ZU ERLEDIGENDE AUFGABE:
Schreiben Sie aus dem Text über Stefan Bachmanns Fantasy-Roman weiter unten den Abschnitt wortgetreu ab, der bei den Worten „Man kann in“ beginnt und nach „waren damals Zukunftsmusik.“ endet.

ZU LESENDER TEXT:
===

Man denkt ja auch gleich an »Harry Potter«, wenn man die ersten Seiten liest. Aber nein, Stefan Bachmann nennt andere Vorbilder für sein Schreiben: Charles Dickens und C. S. Lewis’ »Chroniken von Narnia«. Vor allem aber sei er durch seine Liebe zum »Steampunk« inspiriert. Wer noch nicht weiß, was das ist, wird es beim Lesen empfinden: ein seltsames Gemisch aus Vergangenheit und Zukunft, eine Art Retro-Futurismus, der die Gegenwart sozusagen in zwei Richtungen transzendiert.

Man kann in Stefan Bachmanns Fantasy-Roman natürlich Konstellationen der heutigen Welt finden: skrupellosen Machtgebrauch, der vor Mord nicht zurückschreckt, die Spaltung der Gesellschaft in Arm und Reich, wobei die Armen hier tatsächlich die Elenden sind. Ausgebeutete, Ausgegrenzte. Gegenwärtige Konflikte in potenzierter Form, genauer gesagt, von ihren Wuzeln her betrachtet, weil das Buch im viktorianischen England handelt. Aber eben doch nicht ganz, denn all die wundersamen Apparate, die sich Stefan Bachmann vorstellt, waren damals Zukunftsmusik.

Und im Computerzeitalter sind sie überholt, ohne dass es sie je gegeben hätte. In einer auf Effizienz getrimmten Wirtschaft ist das Interesse am Wundersamen bestenfalls ein spielerisches. Es ist eine Sehnsucht im Buch, die man wohl verstehen kann - gegen das rational Durchkonzipierte in einer Realität, wo nur die nackte Zahlung gilt, gegen das Genormte, das Immergleiche, Langweilige, Banale. Stefan Bachmann ist ja nur ein Nachfolger all derer, die ihre Vorstellungen von Parallelwelten in die Literatur gebracht haben. Bei ihm ist es das Feenreich, das normalerweise von der Menschenwelt getrennt ist. Es sei denn, ein »Tor« öffnet sich. Das sei vor Zeiten schon einmal geschehen, erfahren wir im Prolog. Schwarze Federn seien vom Himmel gefallen, und von einem Moment auf den anderen sei die Stadt Bath verschwunden gewesen.

»Die Feen suchten England heim.« Das sind hier aber keine hilfreichen Wesen in flatternden Gewändern. Das ist wirklich etwas völlig anderes, das auf die Menschen keine Rücksicht nimmt. Und diese ebenso wenig auf sie, auf die Kobolde und Satyrn, auf die Gnome und Irrwische und was es sonst noch alles an Geisterwesen gibt.

Mit Kanonen wurden sie zusammengeschossen, die Überlebenden wurden getauft und zur Arbeit in den Fabriken gezwungen. »Sie hausten in englischen Städten und husteten englischen Qualm.« Aber sie hatten ihren eigenen Adel, die »Hochelfen«, die Sidhe. Die finden sich mit der Unterdrückung nicht ab.

===

Auszüge aus einem Datensatz mit Layout-Annotationen:

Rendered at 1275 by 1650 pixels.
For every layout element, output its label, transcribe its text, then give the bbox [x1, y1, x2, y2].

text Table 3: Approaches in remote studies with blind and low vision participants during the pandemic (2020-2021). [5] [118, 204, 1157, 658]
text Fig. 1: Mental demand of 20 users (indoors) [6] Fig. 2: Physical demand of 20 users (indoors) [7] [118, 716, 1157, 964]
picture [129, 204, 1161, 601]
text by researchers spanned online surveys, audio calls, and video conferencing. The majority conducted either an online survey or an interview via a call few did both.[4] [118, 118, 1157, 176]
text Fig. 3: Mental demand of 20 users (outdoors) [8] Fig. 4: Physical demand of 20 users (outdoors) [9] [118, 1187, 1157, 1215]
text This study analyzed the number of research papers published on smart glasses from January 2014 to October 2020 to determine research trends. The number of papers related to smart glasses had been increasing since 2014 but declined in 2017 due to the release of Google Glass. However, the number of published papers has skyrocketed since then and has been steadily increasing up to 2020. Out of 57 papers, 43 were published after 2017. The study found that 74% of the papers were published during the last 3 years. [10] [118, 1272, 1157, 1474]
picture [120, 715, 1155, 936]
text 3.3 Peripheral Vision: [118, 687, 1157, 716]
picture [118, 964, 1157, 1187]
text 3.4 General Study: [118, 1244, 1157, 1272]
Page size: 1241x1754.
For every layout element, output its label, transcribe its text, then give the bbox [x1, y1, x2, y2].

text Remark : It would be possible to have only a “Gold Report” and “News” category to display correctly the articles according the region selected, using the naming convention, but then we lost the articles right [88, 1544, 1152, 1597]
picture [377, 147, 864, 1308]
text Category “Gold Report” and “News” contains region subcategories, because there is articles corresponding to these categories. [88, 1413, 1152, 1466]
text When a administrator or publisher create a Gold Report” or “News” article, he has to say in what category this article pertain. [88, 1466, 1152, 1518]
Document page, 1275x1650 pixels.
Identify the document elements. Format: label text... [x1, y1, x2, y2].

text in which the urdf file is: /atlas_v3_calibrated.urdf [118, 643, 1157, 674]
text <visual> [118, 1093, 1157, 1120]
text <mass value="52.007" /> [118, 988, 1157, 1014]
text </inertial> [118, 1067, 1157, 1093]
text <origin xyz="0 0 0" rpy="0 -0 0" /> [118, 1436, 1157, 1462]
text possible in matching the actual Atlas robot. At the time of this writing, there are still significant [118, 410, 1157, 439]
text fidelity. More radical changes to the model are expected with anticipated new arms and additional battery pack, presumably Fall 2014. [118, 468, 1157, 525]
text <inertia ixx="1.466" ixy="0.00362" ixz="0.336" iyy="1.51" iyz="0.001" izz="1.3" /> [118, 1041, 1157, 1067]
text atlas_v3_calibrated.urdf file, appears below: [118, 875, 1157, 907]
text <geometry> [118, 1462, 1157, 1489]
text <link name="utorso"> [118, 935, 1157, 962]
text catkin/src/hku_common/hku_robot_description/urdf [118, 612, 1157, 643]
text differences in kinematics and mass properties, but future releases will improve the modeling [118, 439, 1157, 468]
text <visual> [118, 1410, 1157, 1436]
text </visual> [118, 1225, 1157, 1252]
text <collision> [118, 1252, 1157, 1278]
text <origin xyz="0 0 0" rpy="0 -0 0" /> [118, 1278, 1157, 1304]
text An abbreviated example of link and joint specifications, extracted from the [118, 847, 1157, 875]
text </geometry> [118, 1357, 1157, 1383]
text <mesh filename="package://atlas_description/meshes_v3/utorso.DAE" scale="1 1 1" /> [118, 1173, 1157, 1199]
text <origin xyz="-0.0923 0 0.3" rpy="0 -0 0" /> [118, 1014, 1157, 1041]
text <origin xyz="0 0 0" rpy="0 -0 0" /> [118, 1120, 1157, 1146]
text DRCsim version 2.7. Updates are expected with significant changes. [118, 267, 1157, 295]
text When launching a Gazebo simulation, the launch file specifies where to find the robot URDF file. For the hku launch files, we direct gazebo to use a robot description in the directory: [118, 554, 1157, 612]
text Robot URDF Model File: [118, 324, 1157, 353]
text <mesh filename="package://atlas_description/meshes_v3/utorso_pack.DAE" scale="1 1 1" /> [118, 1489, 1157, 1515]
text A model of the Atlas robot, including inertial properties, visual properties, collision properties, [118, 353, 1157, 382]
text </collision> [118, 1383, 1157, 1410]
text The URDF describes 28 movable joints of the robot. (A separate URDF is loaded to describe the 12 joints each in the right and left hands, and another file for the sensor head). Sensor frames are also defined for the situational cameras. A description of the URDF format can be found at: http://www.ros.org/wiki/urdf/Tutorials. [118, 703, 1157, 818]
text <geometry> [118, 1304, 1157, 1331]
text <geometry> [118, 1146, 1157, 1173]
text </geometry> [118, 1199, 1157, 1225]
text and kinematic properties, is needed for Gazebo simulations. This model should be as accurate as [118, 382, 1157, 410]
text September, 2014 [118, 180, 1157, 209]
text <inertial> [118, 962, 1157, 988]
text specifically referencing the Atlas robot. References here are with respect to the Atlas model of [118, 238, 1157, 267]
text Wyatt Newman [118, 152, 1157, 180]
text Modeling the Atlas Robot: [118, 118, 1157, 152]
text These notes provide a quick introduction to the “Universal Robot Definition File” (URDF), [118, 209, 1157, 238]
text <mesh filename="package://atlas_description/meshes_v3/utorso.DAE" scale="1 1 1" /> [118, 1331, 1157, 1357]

===

SCHRIFTLICHE LÖSUNG:
Man kann in Stefan Bachmanns Fantasy-Roman natürlich Konstellationen der heutigen Welt finden: skrupellosen Machtgebrauch, der vor Mord nicht zurückschreckt, die Spaltung der Gesellschaft in Arm und Reich, wobei die Armen hier tatsächlich die Elenden sind. Ausgebeutete, Ausgegrenzte. Gegenwärtige Konflikte in potenzierter Form, genauer gesagt, von ihren Wuzeln her betrachtet, weil das Buch im viktorianischen England handelt. Aber eben doch nicht ganz, denn all die wundersamen Apparate, die sich Stefan Bachmann vorstellt, waren damals Zukunftsmusik.